[Material for the task]
────────────────
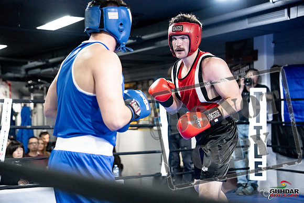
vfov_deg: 19.5
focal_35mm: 70
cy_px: 102
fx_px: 591
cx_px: 152
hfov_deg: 28.8
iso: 10000
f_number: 2.8
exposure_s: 1/1000
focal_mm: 70
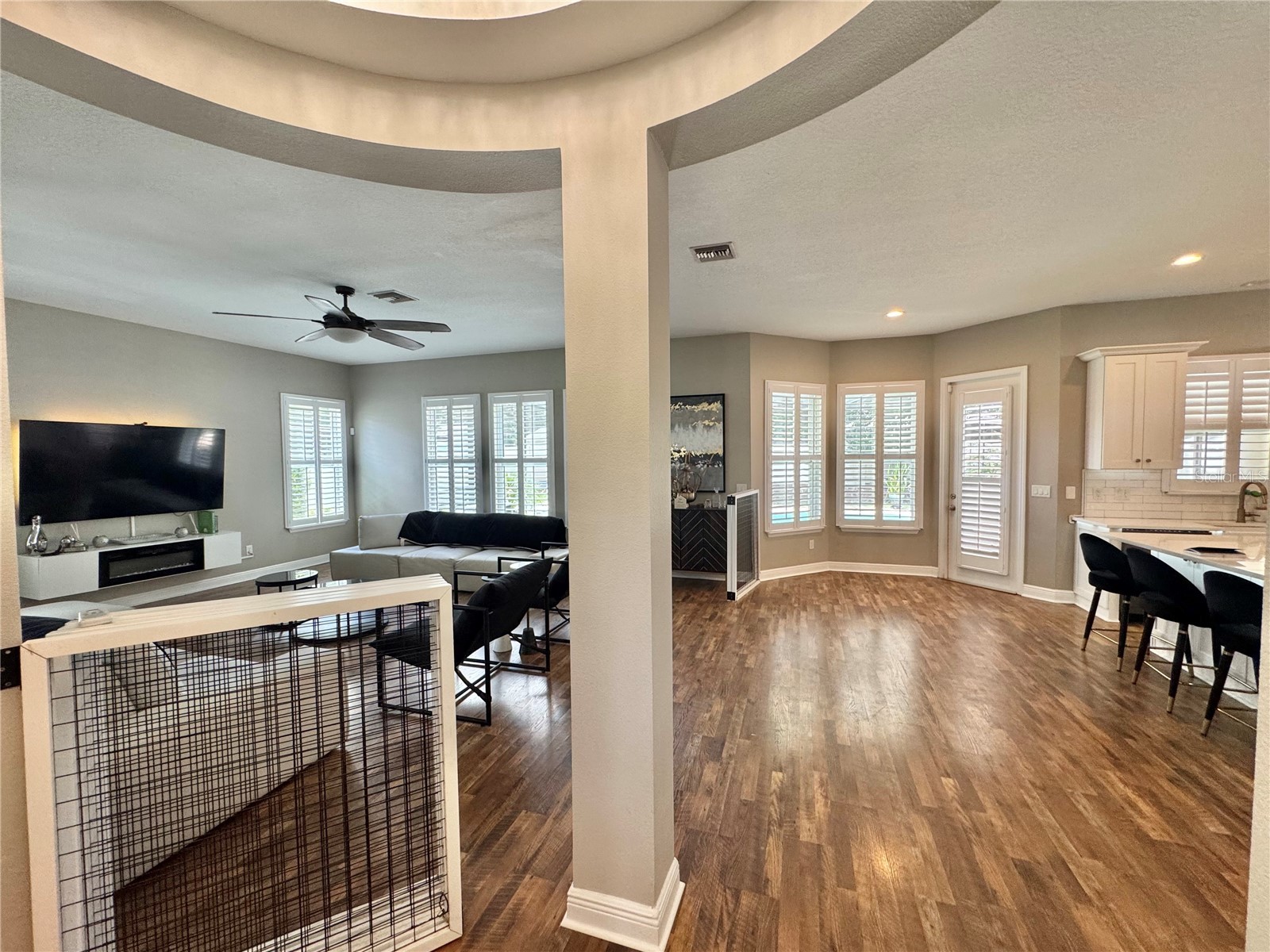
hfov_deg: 102.1
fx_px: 514
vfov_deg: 85.7
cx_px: 635
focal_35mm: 14
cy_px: 476
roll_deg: +0.6
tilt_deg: -2.1
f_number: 2.2
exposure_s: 1/120
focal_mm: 2.22
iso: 160
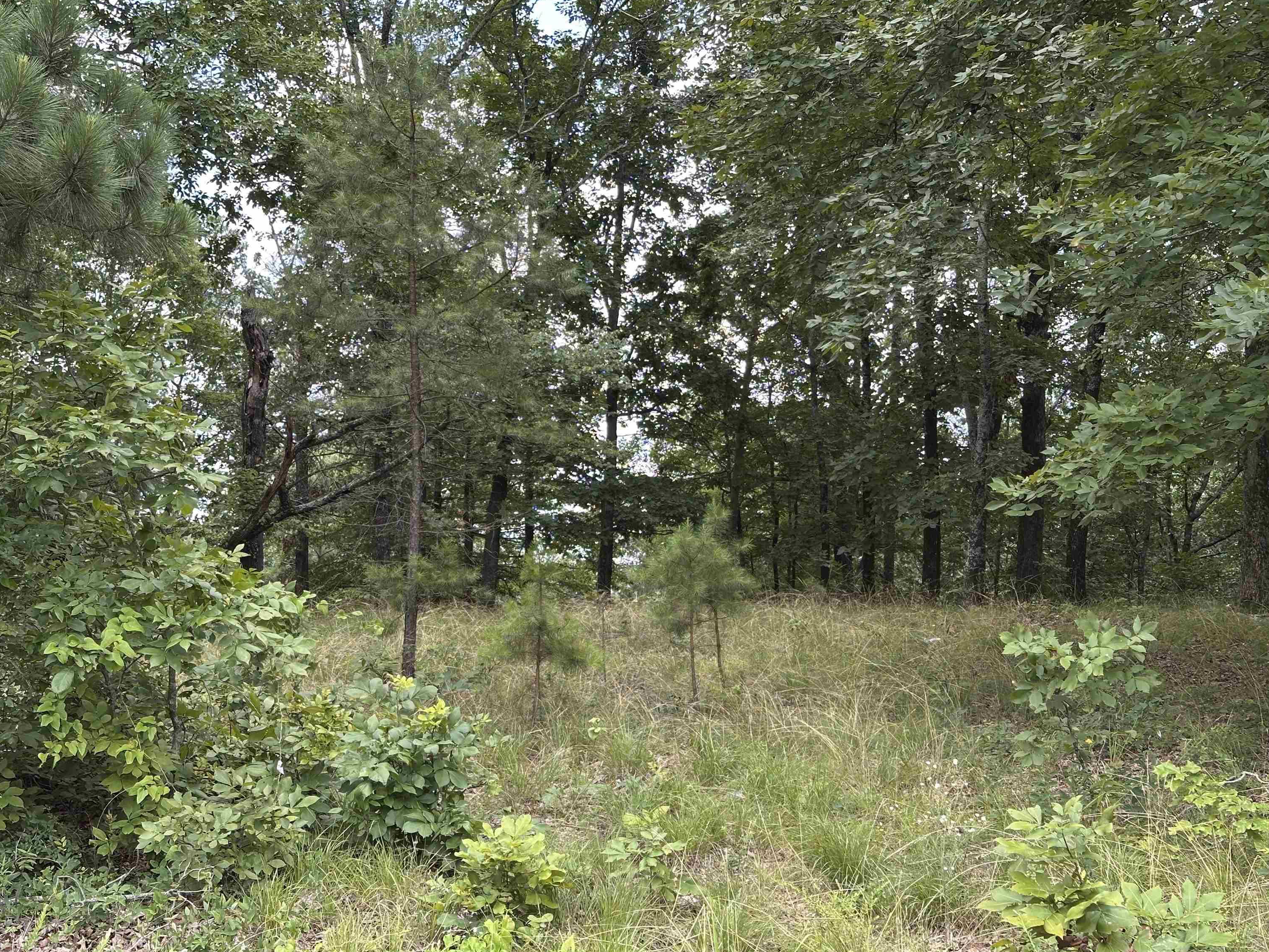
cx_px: 633
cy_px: 484
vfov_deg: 29.7
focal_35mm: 49
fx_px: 1796
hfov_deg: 38.9
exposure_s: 1/355
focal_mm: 6.86
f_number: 1.78
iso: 64
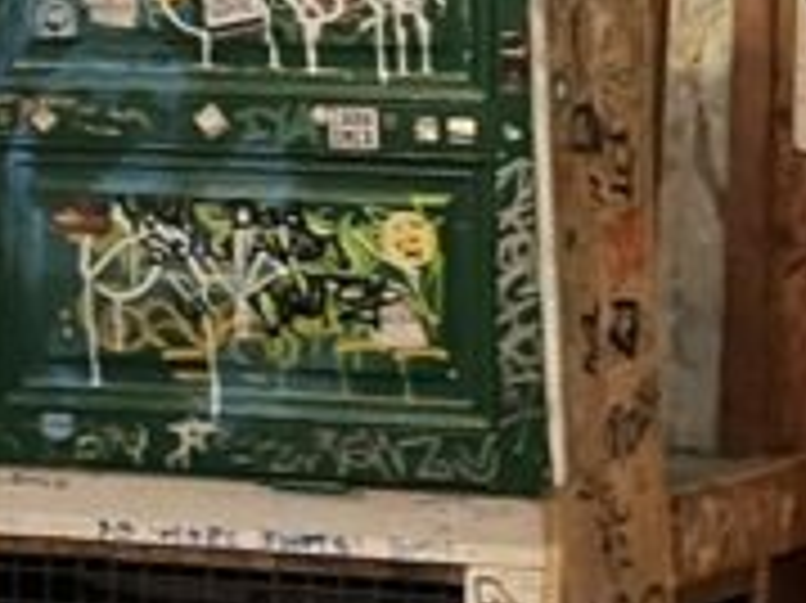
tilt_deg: -0.5
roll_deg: -2.1
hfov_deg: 13.2
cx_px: 266
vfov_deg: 9.9
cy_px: 63
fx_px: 3467
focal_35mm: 149
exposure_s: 1/25
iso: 640
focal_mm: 5.1
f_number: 1.6
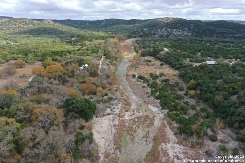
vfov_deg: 46.4
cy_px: 82
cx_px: 122
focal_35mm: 28
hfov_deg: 65.5
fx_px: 191
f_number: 5
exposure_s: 1/240
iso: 100
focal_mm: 10.26
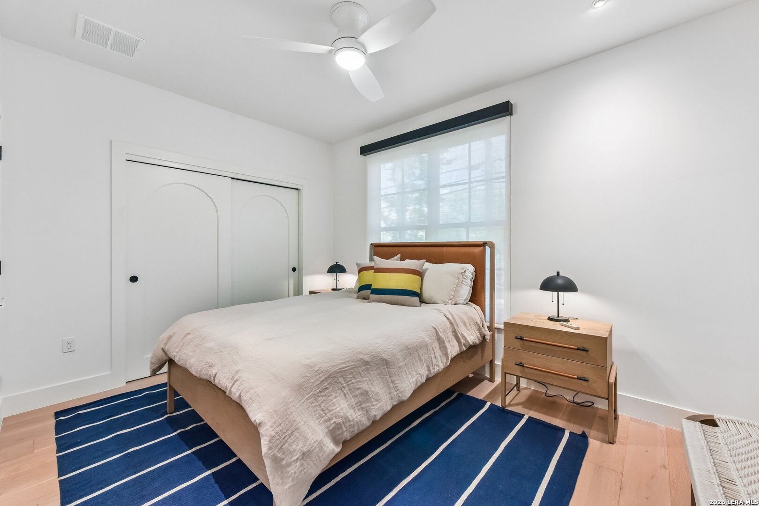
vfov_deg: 81.2
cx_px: 380
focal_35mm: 14
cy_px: 253
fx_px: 295
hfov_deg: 104.3
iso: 500
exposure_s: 1/15
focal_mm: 14
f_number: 8
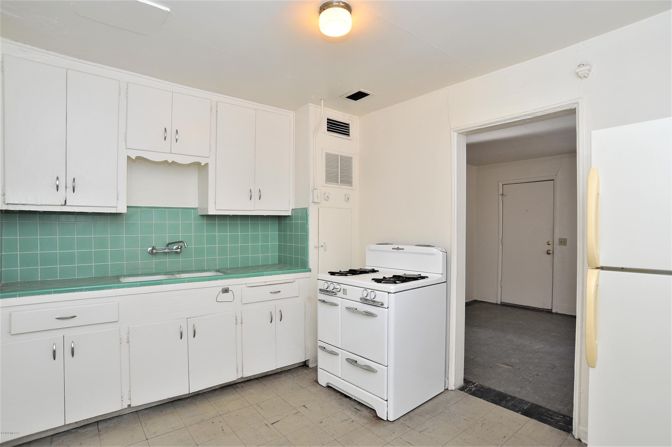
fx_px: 336
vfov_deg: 67.3
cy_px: 224
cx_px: 336
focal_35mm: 18
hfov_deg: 90.0
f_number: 8
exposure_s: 1/30
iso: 640
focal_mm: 18
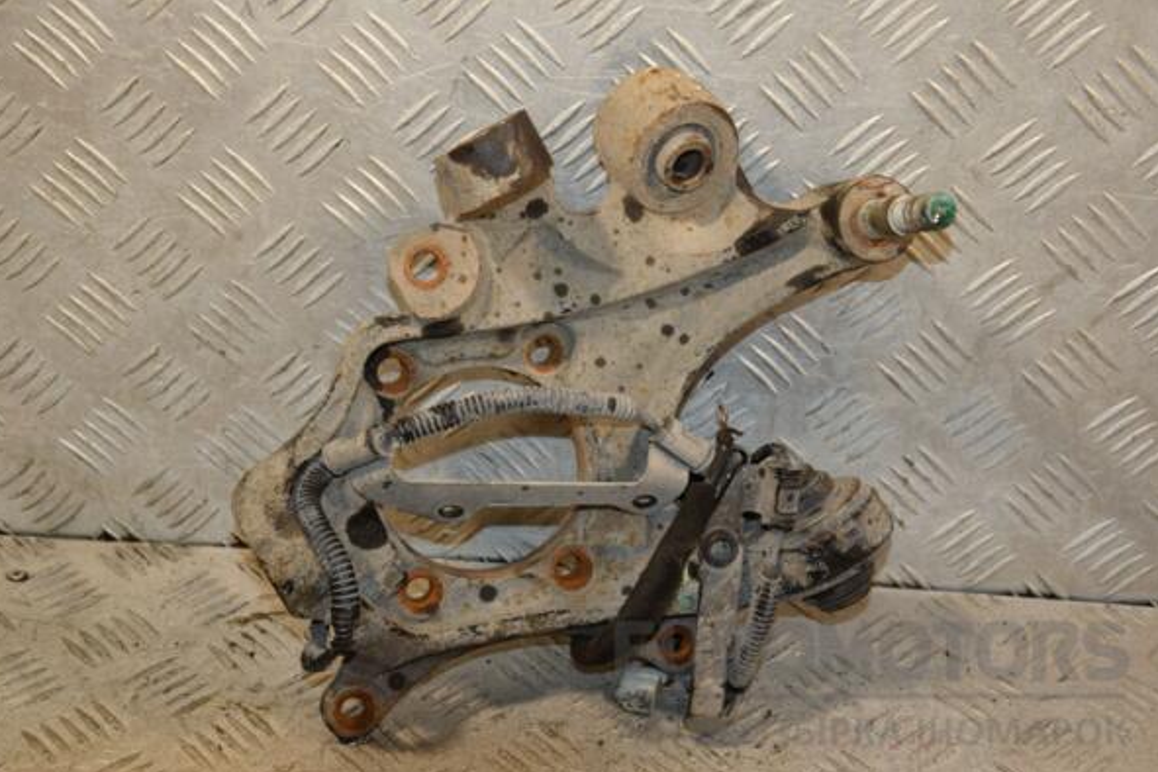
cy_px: 390
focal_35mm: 69
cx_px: 578
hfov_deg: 29.4
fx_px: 2203
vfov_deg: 19.9
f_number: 5
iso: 800
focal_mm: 45
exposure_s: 1/200
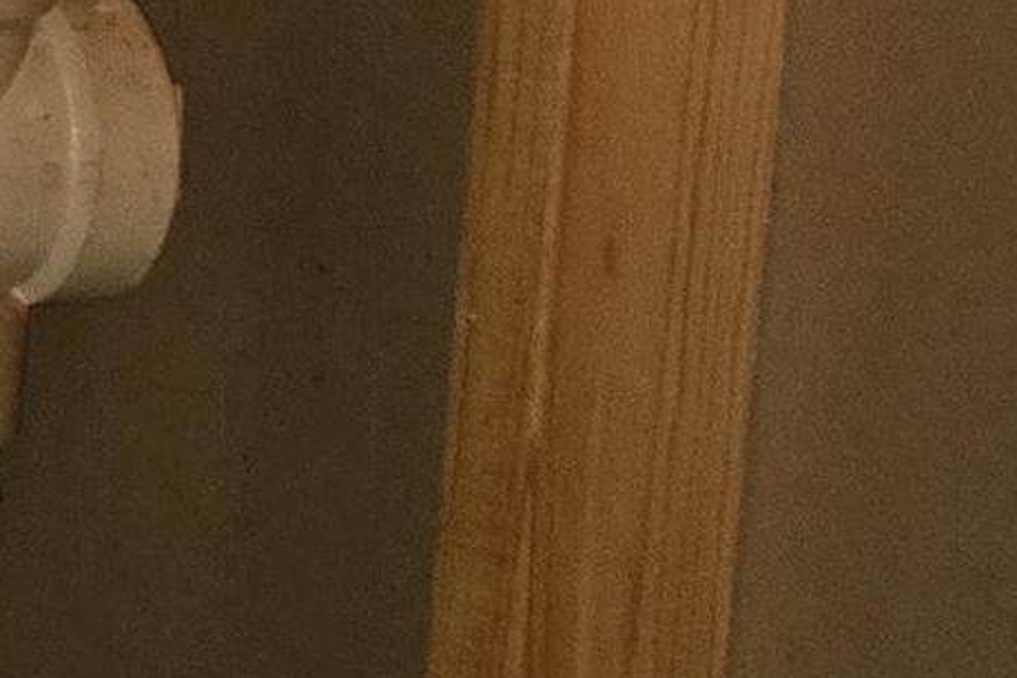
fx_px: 4520
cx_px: -1759
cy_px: -215
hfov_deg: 10.3
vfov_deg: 8.5
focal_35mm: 160
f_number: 1.8
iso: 1600
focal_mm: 5.4
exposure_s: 1/12
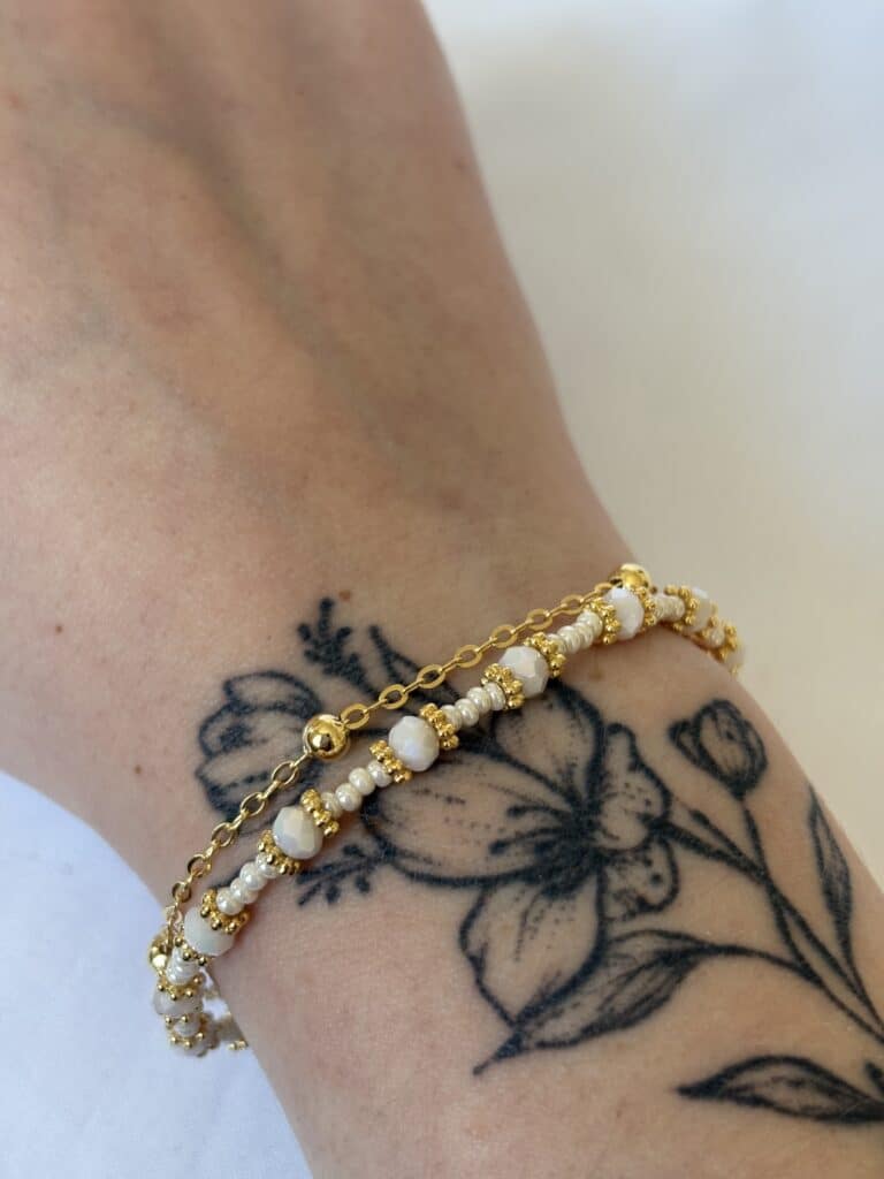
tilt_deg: -58.3
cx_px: 442
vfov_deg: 36.8
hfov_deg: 28.0
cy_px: 590
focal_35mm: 52
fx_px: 1771
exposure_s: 1/78
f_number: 1.6
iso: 50
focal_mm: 5.96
────────────────
Go back to the records above and write them out exactly, without the pictures.

vfov_deg: 19.5
focal_35mm: 70
cy_px: 102
fx_px: 591
cx_px: 152
hfov_deg: 28.8
iso: 10000
f_number: 2.8
exposure_s: 1/1000
focal_mm: 70
hfov_deg: 102.1
fx_px: 514
vfov_deg: 85.7
cx_px: 635
focal_35mm: 14
cy_px: 476
roll_deg: +0.6
tilt_deg: -2.1
f_number: 2.2
exposure_s: 1/120
focal_mm: 2.22
iso: 160
cx_px: 633
cy_px: 484
vfov_deg: 29.7
focal_35mm: 49
fx_px: 1796
hfov_deg: 38.9
exposure_s: 1/355
focal_mm: 6.86
f_number: 1.78
iso: 64
tilt_deg: -0.5
roll_deg: -2.1
hfov_deg: 13.2
cx_px: 266
vfov_deg: 9.9
cy_px: 63
fx_px: 3467
focal_35mm: 149
exposure_s: 1/25
iso: 640
focal_mm: 5.1
f_number: 1.6
vfov_deg: 46.4
cy_px: 82
cx_px: 122
focal_35mm: 28
hfov_deg: 65.5
fx_px: 191
f_number: 5
exposure_s: 1/240
iso: 100
focal_mm: 10.26
vfov_deg: 81.2
cx_px: 380
focal_35mm: 14
cy_px: 253
fx_px: 295
hfov_deg: 104.3
iso: 500
exposure_s: 1/15
focal_mm: 14
f_number: 8
fx_px: 336
vfov_deg: 67.3
cy_px: 224
cx_px: 336
focal_35mm: 18
hfov_deg: 90.0
f_number: 8
exposure_s: 1/30
iso: 640
focal_mm: 18
cy_px: 390
focal_35mm: 69
cx_px: 578
hfov_deg: 29.4
fx_px: 2203
vfov_deg: 19.9
f_number: 5
iso: 800
focal_mm: 45
exposure_s: 1/200
fx_px: 4520
cx_px: -1759
cy_px: -215
hfov_deg: 10.3
vfov_deg: 8.5
focal_35mm: 160
f_number: 1.8
iso: 1600
focal_mm: 5.4
exposure_s: 1/12
tilt_deg: -58.3
cx_px: 442
vfov_deg: 36.8
hfov_deg: 28.0
cy_px: 590
focal_35mm: 52
fx_px: 1771
exposure_s: 1/78
f_number: 1.6
iso: 50
focal_mm: 5.96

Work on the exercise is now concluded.